Page:Voltaire - Œuvres complètes Garnier tome9.djvu/389

Le texte de cette page a été corrigé et est conforme au fac-similé.

DISCOURS EN VERS

SUR L’HOMME


PREMIER DISCOURS


DE L’ÉGALITÉ DES CONDITIONS.

    Tu vois, sage Ariston, d’un œil d’indifférence
La grandeur tyrannique et la fière opulence ;
Tes yeux d’un faux éclat ne sont point abusés.
Ce monde est un grand bal où des fous, déguisés
Sous les risibles noms d’Éminence et d’Altesse,
Pensent enfler leur être et hausser leur bassesse.
En vain des vanités l’appareil nous surprend :
Les mortels sont égaux[1] ; leur masque est différent.
Nos cinq sens imparfaits, donnés par la nature,
De nos biens, de nos maux sont la seule mesure.
Les rois en ont-ils six ? et leur âme et leur corps
Sont-ils d’une autre espèce, ont-ils d’autres ressorts ?
C’est du même limon que tous ont pris naissance ;
Dans la même faiblesse ils traînent leur enfance ?
Et le riche et le pauvre, et le faible et le fort,
Vont tous également des douleurs à la mort.

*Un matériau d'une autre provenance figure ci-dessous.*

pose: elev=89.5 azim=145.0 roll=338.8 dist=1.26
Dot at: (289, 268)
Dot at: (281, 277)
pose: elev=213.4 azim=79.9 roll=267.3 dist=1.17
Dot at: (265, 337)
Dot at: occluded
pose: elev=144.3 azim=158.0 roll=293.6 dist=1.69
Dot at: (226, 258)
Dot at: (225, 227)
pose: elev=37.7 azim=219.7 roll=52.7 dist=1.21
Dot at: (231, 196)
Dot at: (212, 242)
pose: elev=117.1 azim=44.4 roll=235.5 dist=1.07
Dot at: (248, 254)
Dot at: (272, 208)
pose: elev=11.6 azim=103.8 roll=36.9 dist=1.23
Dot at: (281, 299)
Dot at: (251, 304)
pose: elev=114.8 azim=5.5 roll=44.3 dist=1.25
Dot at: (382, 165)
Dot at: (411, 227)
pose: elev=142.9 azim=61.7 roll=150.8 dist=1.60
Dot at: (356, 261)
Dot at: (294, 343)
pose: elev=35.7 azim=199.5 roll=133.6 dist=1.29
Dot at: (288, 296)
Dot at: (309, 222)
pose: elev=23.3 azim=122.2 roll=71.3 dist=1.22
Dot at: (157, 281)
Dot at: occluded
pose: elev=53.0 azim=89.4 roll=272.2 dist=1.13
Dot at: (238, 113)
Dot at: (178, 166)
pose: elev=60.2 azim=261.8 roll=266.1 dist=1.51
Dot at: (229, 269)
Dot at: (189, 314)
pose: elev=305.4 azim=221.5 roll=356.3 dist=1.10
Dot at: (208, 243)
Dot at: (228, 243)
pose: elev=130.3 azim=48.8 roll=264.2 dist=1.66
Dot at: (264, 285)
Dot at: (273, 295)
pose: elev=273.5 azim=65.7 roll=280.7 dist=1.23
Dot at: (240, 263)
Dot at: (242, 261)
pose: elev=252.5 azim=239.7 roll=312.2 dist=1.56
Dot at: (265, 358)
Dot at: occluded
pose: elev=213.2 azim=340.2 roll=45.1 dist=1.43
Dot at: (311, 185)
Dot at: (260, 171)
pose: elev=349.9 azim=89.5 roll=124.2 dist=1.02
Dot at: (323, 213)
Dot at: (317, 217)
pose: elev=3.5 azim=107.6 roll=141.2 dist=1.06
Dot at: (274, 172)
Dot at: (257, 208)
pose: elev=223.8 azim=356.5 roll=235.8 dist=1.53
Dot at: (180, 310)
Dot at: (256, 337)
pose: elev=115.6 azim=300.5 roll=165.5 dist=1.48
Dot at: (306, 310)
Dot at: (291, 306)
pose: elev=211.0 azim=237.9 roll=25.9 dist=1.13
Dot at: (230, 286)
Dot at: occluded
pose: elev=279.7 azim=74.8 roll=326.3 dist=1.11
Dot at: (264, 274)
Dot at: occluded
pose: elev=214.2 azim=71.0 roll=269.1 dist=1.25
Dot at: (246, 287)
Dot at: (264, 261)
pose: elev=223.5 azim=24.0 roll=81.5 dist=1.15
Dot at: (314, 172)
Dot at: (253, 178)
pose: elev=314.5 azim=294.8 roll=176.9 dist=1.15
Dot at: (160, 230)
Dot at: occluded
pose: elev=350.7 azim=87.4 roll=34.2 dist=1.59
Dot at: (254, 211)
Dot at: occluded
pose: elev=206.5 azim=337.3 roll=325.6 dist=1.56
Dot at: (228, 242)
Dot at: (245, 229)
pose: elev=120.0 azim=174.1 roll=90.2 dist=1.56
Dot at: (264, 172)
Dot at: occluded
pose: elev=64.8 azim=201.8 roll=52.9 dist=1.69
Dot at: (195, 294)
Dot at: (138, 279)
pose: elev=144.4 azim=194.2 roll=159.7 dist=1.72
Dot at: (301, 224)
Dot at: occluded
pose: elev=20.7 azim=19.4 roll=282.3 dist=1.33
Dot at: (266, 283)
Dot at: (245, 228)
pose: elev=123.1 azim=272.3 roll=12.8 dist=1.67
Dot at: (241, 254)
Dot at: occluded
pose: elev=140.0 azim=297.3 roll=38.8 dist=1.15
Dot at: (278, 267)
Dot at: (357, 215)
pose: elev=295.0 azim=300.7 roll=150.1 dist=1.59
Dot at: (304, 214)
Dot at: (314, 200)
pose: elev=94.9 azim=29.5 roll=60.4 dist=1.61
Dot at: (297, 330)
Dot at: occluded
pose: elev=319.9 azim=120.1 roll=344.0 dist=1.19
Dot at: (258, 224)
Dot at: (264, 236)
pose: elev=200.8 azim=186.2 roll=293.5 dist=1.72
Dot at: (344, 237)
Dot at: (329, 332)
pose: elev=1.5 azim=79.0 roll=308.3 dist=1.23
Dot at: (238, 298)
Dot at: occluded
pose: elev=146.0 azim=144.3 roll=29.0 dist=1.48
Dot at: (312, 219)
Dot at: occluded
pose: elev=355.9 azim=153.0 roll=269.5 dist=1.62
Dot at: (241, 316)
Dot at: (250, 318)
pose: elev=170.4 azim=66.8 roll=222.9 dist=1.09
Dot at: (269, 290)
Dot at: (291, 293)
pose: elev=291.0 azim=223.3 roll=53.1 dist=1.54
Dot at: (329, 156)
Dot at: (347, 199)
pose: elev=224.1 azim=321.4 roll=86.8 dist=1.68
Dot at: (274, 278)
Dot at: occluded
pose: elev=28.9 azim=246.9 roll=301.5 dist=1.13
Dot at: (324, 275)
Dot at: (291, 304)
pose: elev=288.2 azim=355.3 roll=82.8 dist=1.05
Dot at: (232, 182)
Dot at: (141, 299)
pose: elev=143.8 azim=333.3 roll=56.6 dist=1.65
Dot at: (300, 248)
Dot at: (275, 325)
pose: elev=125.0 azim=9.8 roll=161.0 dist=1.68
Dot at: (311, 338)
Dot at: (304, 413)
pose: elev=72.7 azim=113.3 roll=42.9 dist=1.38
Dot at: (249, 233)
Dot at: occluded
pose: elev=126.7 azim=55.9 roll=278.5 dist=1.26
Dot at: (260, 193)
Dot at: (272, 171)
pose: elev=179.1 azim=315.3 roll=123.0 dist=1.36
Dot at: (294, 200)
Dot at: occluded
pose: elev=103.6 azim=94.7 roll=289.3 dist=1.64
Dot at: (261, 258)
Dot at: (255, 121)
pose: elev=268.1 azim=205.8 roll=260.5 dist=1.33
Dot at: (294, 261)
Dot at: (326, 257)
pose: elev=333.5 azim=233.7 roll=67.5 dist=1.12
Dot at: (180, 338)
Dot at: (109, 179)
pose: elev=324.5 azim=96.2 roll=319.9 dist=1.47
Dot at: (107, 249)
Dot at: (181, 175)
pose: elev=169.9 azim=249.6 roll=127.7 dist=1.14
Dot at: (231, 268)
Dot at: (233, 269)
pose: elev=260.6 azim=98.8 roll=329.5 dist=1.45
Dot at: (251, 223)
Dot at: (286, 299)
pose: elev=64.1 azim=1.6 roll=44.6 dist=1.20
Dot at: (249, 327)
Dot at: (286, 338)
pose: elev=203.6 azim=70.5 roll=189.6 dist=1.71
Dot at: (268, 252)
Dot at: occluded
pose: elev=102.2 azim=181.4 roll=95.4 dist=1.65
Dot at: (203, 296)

    « Eh quoi ! me dira-t-on, quelle erreur est la vôtre !
N’est-il aucun état plus fortuné qu’un autre ?

  1. Voltaire a dit dans Mahomet, acte Ier, scène iv :

    Les mortels sont égaux ; ce n’est pas la naissance,

    C’est la seule vertu qui fait la différence.


    On lit dans l’Épître au peuple, par Thomas :

    Les mortels sont égaux ; la vertu fait le rang,

    Et l’homme le plus juste est toujours le plus grand. (B.)